— START OF Text section —

This is Benki. Benki is a leader of the Ashaninka Nation. His people live in Brazil and in Peru. Benki comes from a village so remote up in the Amazon that to get there, either you have to fly and land on water, or go by canoe for several days. I met Benki three years ago in Sao Paulo when I'd brought him and other leaders from indigenous peoples to meet with me and leaders from around the world, because we wanted to learn from each other. We wanted to share our stories with each other.

The Ashaninka people are known throughout South America for their dignity, their spirit and their resistance, starting with the Incas and continuing through the 19th century with the rubber tappers. Today's biggest threat to the Ashaninka people and to Benki comes from illegal logging — the people who come into the beautiful forest and cut down ancient mahogany trees, float them down the river to world markets. Benki knew this. He could see what was happening to his forest, to his environment, because he was taken under his grandfather's wing when he was only two years old to begin to learn about the forest and the way of life of his people. His grandfather died when he was only 10. And at that young age, 10 years old, Benki became the paje of his community. Now, in the Ashaninka tradition and culture, the paje is the most important person in the community. This is the person who contains within him all the knowledge, all the wisdom of centuries and centuries of life, and not just about his people, but about everything that his people's survival depended on: the trees, the birds, the water, the soil, the forest. So when he was only 10 and he became the paje, he began to lead his people. He began to talk to them about the forest that they needed to protect, the way of life they needed to nurture. He explained to them that it was not a question of survival of the fittest; it was a question of understanding what they needed to survive and to protect that.

Eight years later, when he was a young man of 18, Benki left the forest for the first time. He went 3,000 miles on an odyssey to Rio to the Earth Summit to tell the world what was happening in his tiny, little corner. And he went because he hoped the world would listen. Some did, not everybody. But if you can imagine this young man with his headdress and his flowing robe, learning a new language, Portuguese, not to mention English, going to Rio, building a bridge to reach out to people he'd never met before — a pretty hostile world. But he wasn't dismayed.

— END OF Text section —
— START OF Provided material —

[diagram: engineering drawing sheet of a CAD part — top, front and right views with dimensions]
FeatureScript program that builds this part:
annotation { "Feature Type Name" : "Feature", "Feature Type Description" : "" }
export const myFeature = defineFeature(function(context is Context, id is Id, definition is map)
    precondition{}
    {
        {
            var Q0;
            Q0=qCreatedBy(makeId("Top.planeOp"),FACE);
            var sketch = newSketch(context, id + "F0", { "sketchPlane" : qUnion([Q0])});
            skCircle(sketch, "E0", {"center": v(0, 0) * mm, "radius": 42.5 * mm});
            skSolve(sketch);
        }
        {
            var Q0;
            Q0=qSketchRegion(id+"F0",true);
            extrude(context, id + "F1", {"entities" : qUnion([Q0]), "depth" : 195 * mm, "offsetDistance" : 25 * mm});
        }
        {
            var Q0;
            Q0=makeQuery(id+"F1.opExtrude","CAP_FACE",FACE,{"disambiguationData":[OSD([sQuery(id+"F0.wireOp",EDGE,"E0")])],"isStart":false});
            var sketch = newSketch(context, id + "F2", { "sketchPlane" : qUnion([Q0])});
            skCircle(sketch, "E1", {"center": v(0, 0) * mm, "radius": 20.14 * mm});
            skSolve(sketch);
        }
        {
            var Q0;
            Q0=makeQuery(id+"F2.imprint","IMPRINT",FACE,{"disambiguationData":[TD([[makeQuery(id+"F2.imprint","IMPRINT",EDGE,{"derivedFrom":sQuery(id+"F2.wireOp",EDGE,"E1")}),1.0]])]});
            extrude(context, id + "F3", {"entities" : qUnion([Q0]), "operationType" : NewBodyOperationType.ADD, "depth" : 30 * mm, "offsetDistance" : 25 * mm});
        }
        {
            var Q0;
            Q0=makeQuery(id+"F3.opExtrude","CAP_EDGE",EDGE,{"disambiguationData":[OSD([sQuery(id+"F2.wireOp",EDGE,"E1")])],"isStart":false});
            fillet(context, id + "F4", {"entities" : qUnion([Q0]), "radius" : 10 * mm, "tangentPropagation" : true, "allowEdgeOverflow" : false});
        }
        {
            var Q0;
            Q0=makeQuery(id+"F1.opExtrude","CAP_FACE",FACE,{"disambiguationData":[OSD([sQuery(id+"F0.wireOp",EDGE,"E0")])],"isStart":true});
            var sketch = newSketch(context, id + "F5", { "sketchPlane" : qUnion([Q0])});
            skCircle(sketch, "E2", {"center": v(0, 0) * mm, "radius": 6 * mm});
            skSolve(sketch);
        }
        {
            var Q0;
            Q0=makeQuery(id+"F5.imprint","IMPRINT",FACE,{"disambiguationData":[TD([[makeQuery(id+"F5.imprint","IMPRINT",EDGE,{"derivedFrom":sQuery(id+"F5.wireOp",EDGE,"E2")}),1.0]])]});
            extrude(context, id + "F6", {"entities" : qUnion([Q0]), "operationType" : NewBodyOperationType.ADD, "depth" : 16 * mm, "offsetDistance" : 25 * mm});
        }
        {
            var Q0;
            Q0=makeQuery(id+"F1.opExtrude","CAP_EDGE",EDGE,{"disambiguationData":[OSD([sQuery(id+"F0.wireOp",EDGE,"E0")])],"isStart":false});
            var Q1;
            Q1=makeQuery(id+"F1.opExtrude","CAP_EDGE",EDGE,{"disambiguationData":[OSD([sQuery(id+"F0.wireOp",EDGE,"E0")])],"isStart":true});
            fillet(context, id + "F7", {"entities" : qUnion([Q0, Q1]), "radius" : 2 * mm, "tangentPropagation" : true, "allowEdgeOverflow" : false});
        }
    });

— END OF Provided material —

#### Jobs:
1) Answer these questions using the passage about Benki:
(a) In which two countries do Benki's people live?
(b) At what age did Benki become the paje of his community?
(c) How many miles did Benki travel to reach the Earth Summit in Rio?
2) Carry on the passage about Benki, starting after its final sentence.

#### The results:
1)
(a) Brazil and Peru
(b) 10 years old
(c) 3,000 miles

2)
Benki came back to his village full of ideas — new technologies, new research, new ways of understanding what was going on. Since that time, he's continued to work with his people, and not only the Ashaninka Nation, but all the peoples of the Amazon and beyond. He's built schools to teach children to care for the forest. Together, he's led the reforestation of over 25 percent of the land that had been destroyed by the loggers. He's created a cooperative to help people diversify their livelihoods. And he's brought the internet and satellite technology to the forest — both so that people themselves could monitor the deforestation, but also that he could speak from the forest to the rest of the world. If you were to meet Benki and ask him, "Why are you doing this? Why are you putting yourself at risk? Why are you making yourself vulnerable to what is often a hostile world?" he would tell you, as he told me, "I asked myself," he said, "What did my grandparents and my great-grandparents do to protect the forest for me? And what am I doing?"

So when I think of that, I wonder what our grandchildren and our great-grandchildren, when they ask themselves that question, I wonder how they will answer. For me, the world is veering towards a future we don't much want when we really think about it deep inside. It's a future we don't know the details of, but it's a future that has signs, just like Benki saw the signs around him. We know we are running out of what we need. We're running out of fresh water. We're running out of fossil fuels. We're running out of land. We know climate change is going to affect all of us. We don't know how, but we know it will. And we know that there will be more of us than ever before — five times as many people in 40 years than 60 years ago. We are running out of what we need. And we also know that the world has changed in other ways, that since 1960 there are one-third as many new countries that exist as independent entities on the planet. Egos, systems of government — figuring it out — massive change. And in addition to that, we know that five other really big countries are going to have a say in the future, a say we haven't even really started to hear yet — China, India, Russia, South Africa and Benki's own Brazil, where Benki got his civil rights only in the 1988 constitution.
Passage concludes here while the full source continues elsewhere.